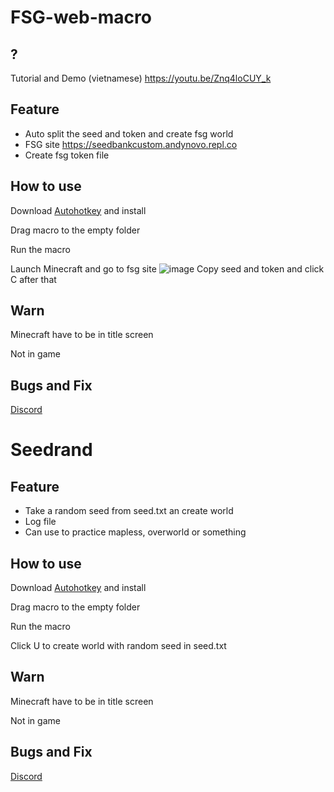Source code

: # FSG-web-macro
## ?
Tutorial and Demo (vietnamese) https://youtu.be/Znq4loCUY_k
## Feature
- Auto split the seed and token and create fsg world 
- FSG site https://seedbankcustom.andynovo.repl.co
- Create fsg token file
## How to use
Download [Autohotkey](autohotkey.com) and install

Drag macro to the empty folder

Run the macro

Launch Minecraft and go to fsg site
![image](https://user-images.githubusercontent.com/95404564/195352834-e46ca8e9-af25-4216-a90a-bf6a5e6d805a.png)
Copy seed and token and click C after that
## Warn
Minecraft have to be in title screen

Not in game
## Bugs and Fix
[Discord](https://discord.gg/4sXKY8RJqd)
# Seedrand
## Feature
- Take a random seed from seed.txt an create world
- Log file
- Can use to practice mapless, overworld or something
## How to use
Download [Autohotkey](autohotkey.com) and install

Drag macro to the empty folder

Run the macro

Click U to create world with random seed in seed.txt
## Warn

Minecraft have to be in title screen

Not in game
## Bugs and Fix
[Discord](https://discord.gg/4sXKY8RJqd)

◆ ◆ ◆ ◆

Retype the records exactly, but skip the pictures.

Source code

: # FSG-web-macro
## ?
Tutorial and Demo (vietnamese) https://youtu.be/Znq4loCUY_k
## Feature
- Auto split the seed and token and create fsg world 
- FSG site https://seedbankcustom.andynovo.repl.co
- Create fsg token file
## How to use
Download [Autohotkey](autohotkey.com) and install

Drag macro to the empty folder

Run the macro

Launch Minecraft and go to fsg site
![image](https://user-images.githubusercontent.com/95404564/195352834-e46ca8e9-af25-4216-a90a-bf6a5e6d805a.png)
Copy seed and token and click C after that
## Warn
Minecraft have to be in title screen

Not in game
## Bugs and Fix
[Discord](https://discord.gg/4sXKY8RJqd)
# Seedrand
## Feature
- Take a random seed from seed.txt an create world
- Log file
- Can use to practice mapless, overworld or something
## How to use
Download [Autohotkey](autohotkey.com) and install

Drag macro to the empty folder

Run the macro

Click U to create world with random seed in seed.txt
## Warn

Minecraft have to be in title screen

Not in game
## Bugs and Fix
[Discord](https://discord.gg/4sXKY8RJqd)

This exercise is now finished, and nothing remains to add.